Fix the VA's problems, don't exploit them
Instapundit’s op-ed on the problems at Veterans Affairs hospitals reads like a plug-and-play template for libertarian commentary: “The cleanup will be, basically, impossible. That’s because the VA is government health care.” He goes on to argue that the unacceptably long wait times, deceptive record keeping, and undeserved executive bonuses at VA facilities are due to a lack of free-market competition: there’s no bottom-line issue, so managers mismanage with impunity.
This would be a more compelling argument if the free-market alternative—the real-world one, not the theoretical one used so often to bash (real-world) government work—actually performed consistently better, and actually had a better system for accountability. But as Philip Longman tells Ezra Klein, neither of these things is quite true:
If [the VA] didn't measure or care whether veterans get prompt appointments it could just do what the rest of the health-care system has done and not hold people responsible for these metrics. Now, certain people seem to have cheated on this metric. But that's far better than what goes on in the rest of the health-care system where no one is accountable for this at all....
They tried to get vets in for non-urgent appointments for care within 14 days. Compare that to a survey done in 2009 on average wait times outside the VA to see a family physician. In Los Angeles, people waited an average of 59 days. In Boston, they waited an average of 63 days. In Washington DC, they waited an average of 30 days. The average wait time in major metropolitan areas is about 20 days. The VA is attempting to create a performance metric by which it would be substantially superior to the rest of the health-care system.
To be clear, the VA facilities in question failed to meet this two-week wait-time standard and then tried to cover this up. That’s no small problem. Still, Longman’s points here are crucial: it’s a stringent standard, and the incentive to cover up the failure came from not just a desire to be paid well but also the fact that oversight exists to try to evade in the first place. If I lead cops on a high-speed chase and manage to do some damage before they finally catch me, this isn’t a reason to stop having cops.

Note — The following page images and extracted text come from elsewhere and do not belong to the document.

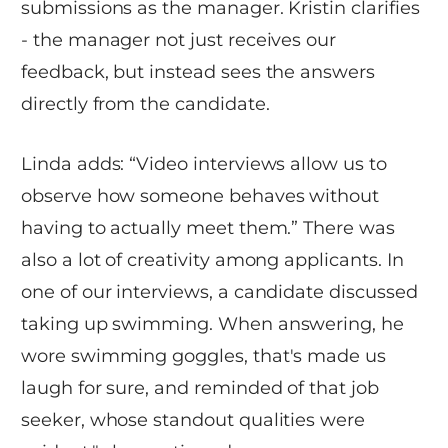
submissions as the manager. Kristin clarifies
- the manager not just receives our
feedback, but instead sees the answers
directly from the candidate.
Linda adds: “Video interviews allow us to
observe how someone behaves without
having to actually meet them.” There was
also a lot of creativity among applicants. In
one of our interviews, a candidate discussed
taking up swimming. When answering, he
wore swimming goggles, that's made us
laugh for sure, and reminded of that job
seeker, whose standout qualities were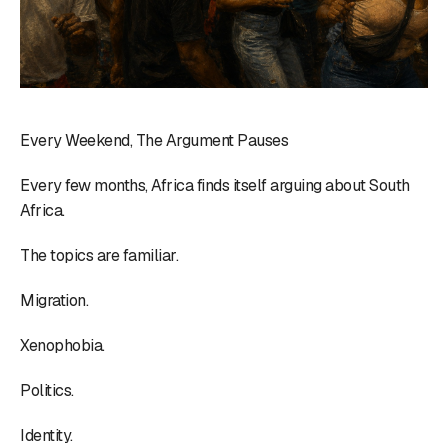
Every Weekend, The Argument Pauses
Every few months, Africa finds itself arguing about South
Africa.
The topics are familiar.
Migration.
Xenophobia.
Politics.
Identity.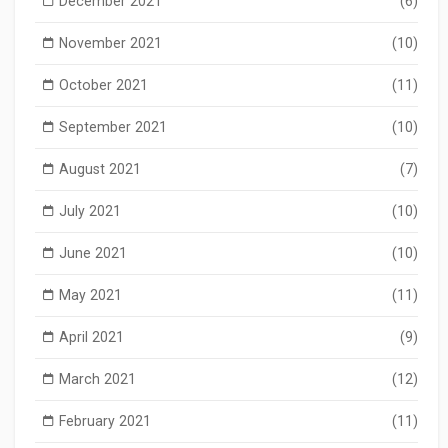
December 2021
(6)
November 2021
(10)
October 2021
(11)
September 2021
(10)
August 2021
(7)
July 2021
(10)
June 2021
(10)
May 2021
(11)
April 2021
(9)
March 2021
(12)
February 2021
(11)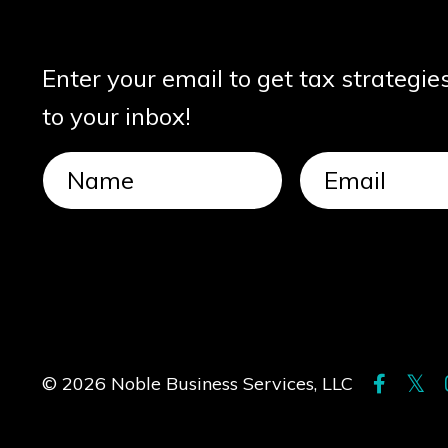
Enter your email to get tax strategie
to your inbox!
© 2026 Noble Business Services, LLC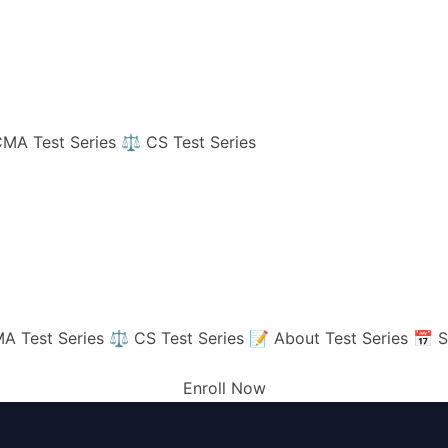
MA Test Series
⚖️ CS Test Series
A Test Series
⚖️ CS Test Series
📝 About Test Series
📅 S
Enroll Now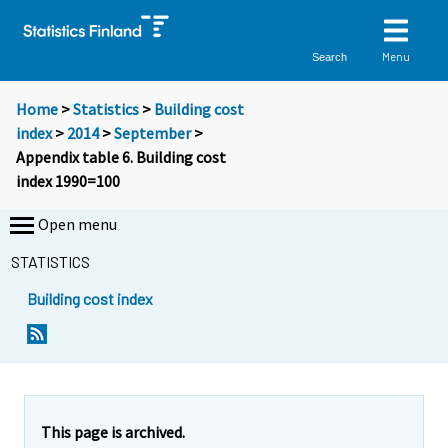
Menu
Search
Home
>
Statistics
>
Building cost
index
>
2014
>
September
>
Appendix table 6. Building cost
index 1990=100
Open menu
STATISTICS
Building cost index
This page is archived.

The problems at the VA are real, serious, and systemic. This graphic from the American Legion—a VA reformer but no antigovernment crusader—offers a quick look at the scope of the problem. I’m glad to see the secretary dismissed and Congress working on reforms. Taking the problem seriously means fixing it, not concluding that nothing will ever work because the government is bad at things. It also means diagnosing the problem correctly: the VA has a problem of access to care, caused by not just malpractice or incompetence but also complicated realities rooted in politics and the particulars of veterans’ needs. Longman explains:
On the one hand there's a [national] consensus that any vet hurt in the line of duty should be put back together by the VA for free. But we're conflicted about whether everyone in the military should get health care for free. So the way it stands now is most veterans have to prove that the health-care complaints they have are the direct result of military service. And so if you look at what the bureaucracy at the VA is doing most of the time, it is trying to adjudicate questions like whether someone who's 58 years old is losing their hearing because of the artillery fire they heard while deployed in Vietnam or because of all the Who concerts they went to in 1968. That's a real example, by the way.

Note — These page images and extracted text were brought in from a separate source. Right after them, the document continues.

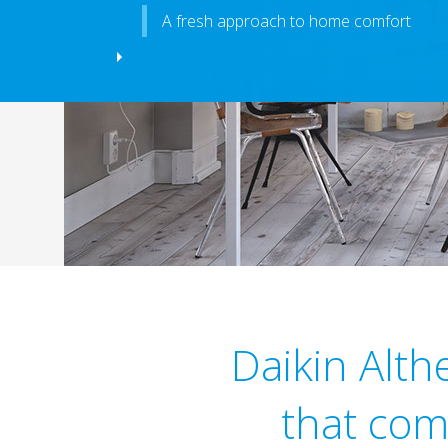
A fresh approach to home comfort
Daikin Alt
that com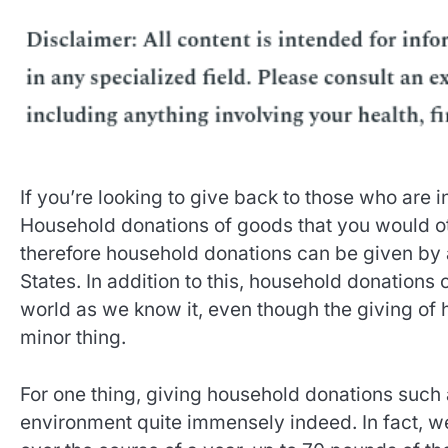
If you’re looking to give back to those who are
Household donations of goods that you would o
therefore household donations can be given by a
States. In addition to this, household donations
world as we know it, even though the giving of 
minor thing.
For one thing, giving household donations such 
environment quite immensely indeed. In fact, w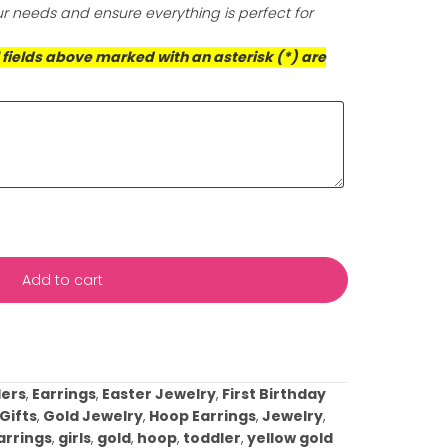
is exceptional cloth for a radiant finish that prioritizes 
d the well-being of our planet.
ts (Required)
*
s with your event date and any specific details about yo
ificance or any preferences you have. This information wil
rvice to meet your needs and ensure everything is perfect
casion!
This box and all fields above marked with an asterisk (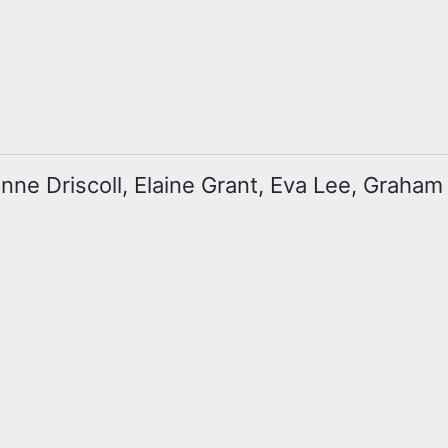
zanne Driscoll, Elaine Grant, Eva Lee, Graha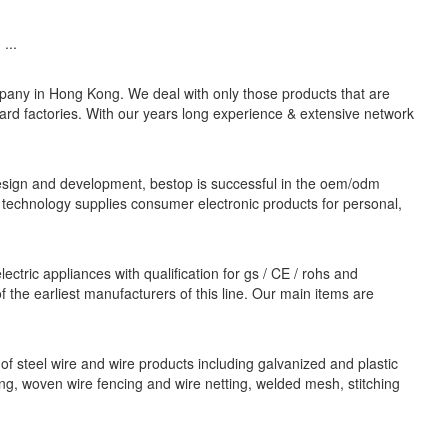
...
pany in Hong Kong. We deal with only those products that are
ard factories. With our years long experience & extensive network
esign and development, bestop is successful in the oem/odm
technology supplies consumer electronic products for personal,
ctric appliances with qualification for gs / CE / rohs and
the earliest manufacturers of this line. Our main items are
 of steel wire and wire products including galvanized and plastic
cing, woven wire fencing and wire netting, welded mesh, stitching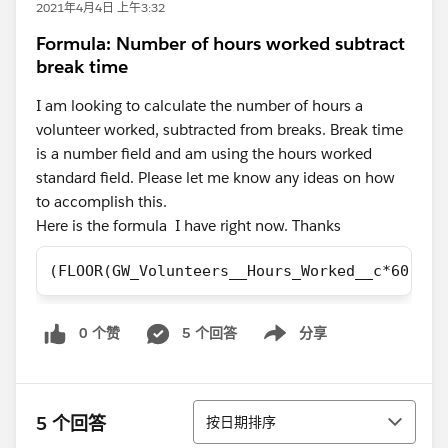
2021年4月4日 上午3:32
Formula: Number of hours worked subtract
break time
I am looking to calculate the number of hours a
volunteer worked, subtracted from breaks. Break time
is a number field and am using the hours worked
standard field. Please let me know any ideas on how
to accomplish this.
Here is the formula I have right now. Thanks
(FLOOR(GW_Volunteers__Hours_Worked__c*60))- 
0 个赞
5 个回答
分享
Show menu
排序
5 个回答
按日期排序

Almost a decade ago, Longman wrote an important article about how VA hospitals had effected a massive turnaround in care quality in the decade before that. When I first read this article, I told a lot of people about it. Some were pretty skeptical. These days, news about major issues with access to care (though hardly the biggest such issue in American health care) will make people even less willing to believe that the VA’s care itself, once a vet’s actually getting it, is quite good. Yet the two are different things.

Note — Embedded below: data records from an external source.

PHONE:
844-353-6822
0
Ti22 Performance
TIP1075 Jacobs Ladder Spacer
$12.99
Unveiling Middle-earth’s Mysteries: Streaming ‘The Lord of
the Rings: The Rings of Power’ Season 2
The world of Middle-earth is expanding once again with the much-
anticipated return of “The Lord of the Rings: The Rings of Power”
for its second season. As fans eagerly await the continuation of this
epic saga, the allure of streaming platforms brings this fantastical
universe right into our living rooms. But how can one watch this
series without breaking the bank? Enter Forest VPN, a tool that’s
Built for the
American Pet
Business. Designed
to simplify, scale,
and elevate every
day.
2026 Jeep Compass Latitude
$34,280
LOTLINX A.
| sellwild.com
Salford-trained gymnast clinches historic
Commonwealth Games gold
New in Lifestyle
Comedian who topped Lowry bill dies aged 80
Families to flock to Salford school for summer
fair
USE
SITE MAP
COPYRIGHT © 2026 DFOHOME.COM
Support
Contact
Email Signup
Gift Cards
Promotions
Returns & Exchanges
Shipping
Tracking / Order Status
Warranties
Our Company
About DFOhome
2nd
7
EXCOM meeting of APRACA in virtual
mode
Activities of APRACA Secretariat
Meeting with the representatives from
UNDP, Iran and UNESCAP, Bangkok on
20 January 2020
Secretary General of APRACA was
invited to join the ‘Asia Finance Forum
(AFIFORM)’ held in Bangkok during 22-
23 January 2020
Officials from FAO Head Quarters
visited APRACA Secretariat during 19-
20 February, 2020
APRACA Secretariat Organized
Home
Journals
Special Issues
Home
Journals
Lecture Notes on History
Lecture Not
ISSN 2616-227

The VA system is socialized medicine, and people’s opinions about it tend to reflect their overall politics. But in reality, the VA is doing some things well and some things poorly. The same, of course, is true of private health care, that impressive innovation machine that's bankrupting families that need affordable basic care, not innovation. To fix either system, we need to focus on actually fixing it—not on why its problems vindicate our way of seeing the world.